__Exercise__. Return each of the lines below word for word, keeping every one of them.

### Data records

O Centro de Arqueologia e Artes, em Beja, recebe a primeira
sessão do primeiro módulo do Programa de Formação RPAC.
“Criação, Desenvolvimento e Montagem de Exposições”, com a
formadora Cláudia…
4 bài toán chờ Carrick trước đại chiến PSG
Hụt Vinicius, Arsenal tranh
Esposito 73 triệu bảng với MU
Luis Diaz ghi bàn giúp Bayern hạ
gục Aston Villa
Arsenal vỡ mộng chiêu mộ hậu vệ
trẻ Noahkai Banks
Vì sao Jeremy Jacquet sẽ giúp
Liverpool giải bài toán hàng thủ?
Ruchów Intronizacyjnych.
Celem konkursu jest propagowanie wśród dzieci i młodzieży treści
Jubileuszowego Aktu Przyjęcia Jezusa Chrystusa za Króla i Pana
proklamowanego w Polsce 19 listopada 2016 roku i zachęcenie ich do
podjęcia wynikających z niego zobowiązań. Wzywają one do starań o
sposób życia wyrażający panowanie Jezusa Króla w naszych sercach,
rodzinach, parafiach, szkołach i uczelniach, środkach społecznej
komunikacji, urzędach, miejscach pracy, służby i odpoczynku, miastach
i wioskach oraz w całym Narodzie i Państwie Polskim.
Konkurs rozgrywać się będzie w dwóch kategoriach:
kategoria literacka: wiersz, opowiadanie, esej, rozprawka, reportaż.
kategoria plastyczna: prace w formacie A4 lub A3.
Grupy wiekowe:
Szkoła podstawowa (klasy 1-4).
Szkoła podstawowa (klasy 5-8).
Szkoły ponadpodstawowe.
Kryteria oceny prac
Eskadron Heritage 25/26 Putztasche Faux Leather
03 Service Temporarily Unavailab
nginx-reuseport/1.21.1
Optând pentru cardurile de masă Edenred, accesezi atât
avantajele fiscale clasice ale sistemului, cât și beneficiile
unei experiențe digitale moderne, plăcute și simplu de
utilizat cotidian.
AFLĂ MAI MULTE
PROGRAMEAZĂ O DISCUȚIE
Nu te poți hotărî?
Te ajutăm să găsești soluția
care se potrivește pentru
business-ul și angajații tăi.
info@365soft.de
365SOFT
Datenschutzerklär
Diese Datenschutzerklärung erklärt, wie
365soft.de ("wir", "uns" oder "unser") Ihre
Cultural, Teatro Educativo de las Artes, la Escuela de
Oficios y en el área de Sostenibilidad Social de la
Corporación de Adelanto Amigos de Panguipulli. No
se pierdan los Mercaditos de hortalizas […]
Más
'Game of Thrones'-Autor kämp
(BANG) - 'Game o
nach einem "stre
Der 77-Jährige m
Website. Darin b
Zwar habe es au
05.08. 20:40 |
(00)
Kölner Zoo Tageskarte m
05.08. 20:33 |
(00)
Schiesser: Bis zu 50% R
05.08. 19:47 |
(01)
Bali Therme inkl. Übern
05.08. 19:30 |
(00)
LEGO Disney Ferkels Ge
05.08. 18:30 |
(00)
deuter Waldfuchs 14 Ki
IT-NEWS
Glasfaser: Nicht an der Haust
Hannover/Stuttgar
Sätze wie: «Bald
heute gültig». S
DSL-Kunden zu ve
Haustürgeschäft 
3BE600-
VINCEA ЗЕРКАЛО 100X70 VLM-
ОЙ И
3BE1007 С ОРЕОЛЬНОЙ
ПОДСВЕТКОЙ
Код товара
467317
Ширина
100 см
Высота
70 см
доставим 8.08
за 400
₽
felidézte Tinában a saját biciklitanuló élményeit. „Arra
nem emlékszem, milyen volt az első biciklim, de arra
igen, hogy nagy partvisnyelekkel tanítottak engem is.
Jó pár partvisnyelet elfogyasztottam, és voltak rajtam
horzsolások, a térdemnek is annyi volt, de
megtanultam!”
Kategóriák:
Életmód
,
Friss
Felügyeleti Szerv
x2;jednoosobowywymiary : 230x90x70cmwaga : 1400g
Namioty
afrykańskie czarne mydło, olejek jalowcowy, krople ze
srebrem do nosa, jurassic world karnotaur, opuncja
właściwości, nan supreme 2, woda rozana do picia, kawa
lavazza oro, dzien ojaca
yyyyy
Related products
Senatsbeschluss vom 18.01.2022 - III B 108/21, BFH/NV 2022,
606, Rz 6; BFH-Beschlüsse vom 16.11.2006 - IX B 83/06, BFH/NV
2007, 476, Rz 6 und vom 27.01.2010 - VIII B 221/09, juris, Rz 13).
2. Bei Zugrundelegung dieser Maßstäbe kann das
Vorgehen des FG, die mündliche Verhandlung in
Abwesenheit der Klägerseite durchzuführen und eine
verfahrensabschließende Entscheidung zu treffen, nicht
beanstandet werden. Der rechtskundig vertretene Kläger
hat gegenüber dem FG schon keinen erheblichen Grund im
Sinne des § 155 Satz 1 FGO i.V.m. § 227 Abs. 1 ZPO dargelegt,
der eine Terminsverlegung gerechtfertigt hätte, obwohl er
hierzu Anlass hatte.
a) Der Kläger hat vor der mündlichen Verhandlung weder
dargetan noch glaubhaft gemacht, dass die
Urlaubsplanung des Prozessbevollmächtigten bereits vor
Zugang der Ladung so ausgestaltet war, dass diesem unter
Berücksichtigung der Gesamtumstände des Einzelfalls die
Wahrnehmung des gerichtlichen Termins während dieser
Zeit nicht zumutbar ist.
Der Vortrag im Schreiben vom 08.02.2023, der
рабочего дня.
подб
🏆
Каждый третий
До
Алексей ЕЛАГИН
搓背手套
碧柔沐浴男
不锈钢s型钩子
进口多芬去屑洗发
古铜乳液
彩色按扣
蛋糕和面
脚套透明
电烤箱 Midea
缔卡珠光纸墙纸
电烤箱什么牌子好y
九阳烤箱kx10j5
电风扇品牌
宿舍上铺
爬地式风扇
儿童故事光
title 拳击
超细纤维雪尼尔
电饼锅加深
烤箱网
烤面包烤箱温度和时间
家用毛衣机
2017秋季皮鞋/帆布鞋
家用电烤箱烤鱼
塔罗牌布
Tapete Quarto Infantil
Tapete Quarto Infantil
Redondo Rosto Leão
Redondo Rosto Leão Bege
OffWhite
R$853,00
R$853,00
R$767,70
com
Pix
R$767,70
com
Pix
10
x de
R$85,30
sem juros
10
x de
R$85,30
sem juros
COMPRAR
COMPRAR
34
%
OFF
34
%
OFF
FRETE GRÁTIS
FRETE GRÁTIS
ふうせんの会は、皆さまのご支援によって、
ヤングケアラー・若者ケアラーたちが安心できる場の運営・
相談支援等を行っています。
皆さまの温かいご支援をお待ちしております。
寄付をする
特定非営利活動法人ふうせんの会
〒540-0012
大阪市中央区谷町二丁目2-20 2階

######

__Answer for the task__.
O Centro de Arqueologia e Artes, em Beja, recebe a primeira
sessão do primeiro módulo do Programa de Formação RPAC.
“Criação, Desenvolvimento e Montagem de Exposições”, com a
formadora Cláudia…
4 bài toán chờ Carrick trước đại chiến PSG
Hụt Vinicius, Arsenal tranh
Esposito 73 triệu bảng với MU
Luis Diaz ghi bàn giúp Bayern hạ
gục Aston Villa
Arsenal vỡ mộng chiêu mộ hậu vệ
trẻ Noahkai Banks
Vì sao Jeremy Jacquet sẽ giúp
Liverpool giải bài toán hàng thủ?
Ruchów Intronizacyjnych.
Celem konkursu jest propagowanie wśród dzieci i młodzieży treści
Jubileuszowego Aktu Przyjęcia Jezusa Chrystusa za Króla i Pana
proklamowanego w Polsce 19 listopada 2016 roku i zachęcenie ich do
podjęcia wynikających z niego zobowiązań. Wzywają one do starań o
sposób życia wyrażający panowanie Jezusa Króla w naszych sercach,
rodzinach, parafiach, szkołach i uczelniach, środkach społecznej
komunikacji, urzędach, miejscach pracy, służby i odpoczynku, miastach
i wioskach oraz w całym Narodzie i Państwie Polskim.
Konkurs rozgrywać się będzie w dwóch kategoriach:
kategoria literacka: wiersz, opowiadanie, esej, rozprawka, reportaż.
kategoria plastyczna: prace w formacie A4 lub A3.
Grupy wiekowe:
Szkoła podstawowa (klasy 1-4).
Szkoła podstawowa (klasy 5-8).
Szkoły ponadpodstawowe.
Kryteria oceny prac
Eskadron Heritage 25/26 Putztasche Faux Leather
03 Service Temporarily Unavailab
nginx-reuseport/1.21.1
Optând pentru cardurile de masă Edenred, accesezi atât
avantajele fiscale clasice ale sistemului, cât și beneficiile
unei experiențe digitale moderne, plăcute și simplu de
utilizat cotidian.
AFLĂ MAI MULTE
PROGRAMEAZĂ O DISCUȚIE
Nu te poți hotărî?
Te ajutăm să găsești soluția
care se potrivește pentru
business-ul și angajații tăi.
info@365soft.de
365SOFT
Datenschutzerklär
Diese Datenschutzerklärung erklärt, wie
365soft.de ("wir", "uns" oder "unser") Ihre
Cultural, Teatro Educativo de las Artes, la Escuela de
Oficios y en el área de Sostenibilidad Social de la
Corporación de Adelanto Amigos de Panguipulli. No
se pierdan los Mercaditos de hortalizas […]
Más
'Game of Thrones'-Autor kämp
(BANG) - 'Game o
nach einem "stre
Der 77-Jährige m
Website. Darin b
Zwar habe es au
05.08. 20:40 |
(00)
Kölner Zoo Tageskarte m
05.08. 20:33 |
(00)
Schiesser: Bis zu 50% R
05.08. 19:47 |
(01)
Bali Therme inkl. Übern
05.08. 19:30 |
(00)
LEGO Disney Ferkels Ge
05.08. 18:30 |
(00)
deuter Waldfuchs 14 Ki
IT-NEWS
Glasfaser: Nicht an der Haust
Hannover/Stuttgar
Sätze wie: «Bald
heute gültig». S
DSL-Kunden zu ve
Haustürgeschäft 
3BE600-
VINCEA ЗЕРКАЛО 100X70 VLM-
ОЙ И
3BE1007 С ОРЕОЛЬНОЙ
ПОДСВЕТКОЙ
Код товара
467317
Ширина
100 см
Высота
70 см
доставим 8.08
за 400
₽
felidézte Tinában a saját biciklitanuló élményeit. „Arra
nem emlékszem, milyen volt az első biciklim, de arra
igen, hogy nagy partvisnyelekkel tanítottak engem is.
Jó pár partvisnyelet elfogyasztottam, és voltak rajtam
horzsolások, a térdemnek is annyi volt, de
megtanultam!”
Kategóriák:
Életmód
,
Friss
Felügyeleti Szerv
x2;jednoosobowywymiary : 230x90x70cmwaga : 1400g
Namioty
afrykańskie czarne mydło, olejek jalowcowy, krople ze
srebrem do nosa, jurassic world karnotaur, opuncja
właściwości, nan supreme 2, woda rozana do picia, kawa
lavazza oro, dzien ojaca
yyyyy
Related products
Senatsbeschluss vom 18.01.2022 - III B 108/21, BFH/NV 2022,
606, Rz 6; BFH-Beschlüsse vom 16.11.2006 - IX B 83/06, BFH/NV
2007, 476, Rz 6 und vom 27.01.2010 - VIII B 221/09, juris, Rz 13).
2. Bei Zugrundelegung dieser Maßstäbe kann das
Vorgehen des FG, die mündliche Verhandlung in
Abwesenheit der Klägerseite durchzuführen und eine
verfahrensabschließende Entscheidung zu treffen, nicht
beanstandet werden. Der rechtskundig vertretene Kläger
hat gegenüber dem FG schon keinen erheblichen Grund im
Sinne des § 155 Satz 1 FGO i.V.m. § 227 Abs. 1 ZPO dargelegt,
der eine Terminsverlegung gerechtfertigt hätte, obwohl er
hierzu Anlass hatte.
a) Der Kläger hat vor der mündlichen Verhandlung weder
dargetan noch glaubhaft gemacht, dass die
Urlaubsplanung des Prozessbevollmächtigten bereits vor
Zugang der Ladung so ausgestaltet war, dass diesem unter
Berücksichtigung der Gesamtumstände des Einzelfalls die
Wahrnehmung des gerichtlichen Termins während dieser
Zeit nicht zumutbar ist.
Der Vortrag im Schreiben vom 08.02.2023, der
рабочего дня.
подб
🏆
Каждый третий
До
Алексей ЕЛАГИН
搓背手套
碧柔沐浴男
不锈钢s型钩子
进口多芬去屑洗发
古铜乳液
彩色按扣
蛋糕和面
脚套透明
电烤箱 Midea
缔卡珠光纸墙纸
电烤箱什么牌子好y
九阳烤箱kx10j5
电风扇品牌
宿舍上铺
爬地式风扇
儿童故事光
title 拳击
超细纤维雪尼尔
电饼锅加深
烤箱网
烤面包烤箱温度和时间
家用毛衣机
2017秋季皮鞋/帆布鞋
家用电烤箱烤鱼
塔罗牌布
Tapete Quarto Infantil
Tapete Quarto Infantil
Redondo Rosto Leão
Redondo Rosto Leão Bege
OffWhite
R$853,00
R$853,00
R$767,70
com
Pix
R$767,70
com
Pix
10
x de
R$85,30
sem juros
10
x de
R$85,30
sem juros
COMPRAR
COMPRAR
34
%
OFF
34
%
OFF
FRETE GRÁTIS
FRETE GRÁTIS
ふうせんの会は、皆さまのご支援によって、
ヤングケアラー・若者ケアラーたちが安心できる場の運営・
相談支援等を行っています。
皆さまの温かいご支援をお待ちしております。
寄付をする
特定非営利活動法人ふうせんの会
〒540-0012
大阪市中央区谷町二丁目2-20 2階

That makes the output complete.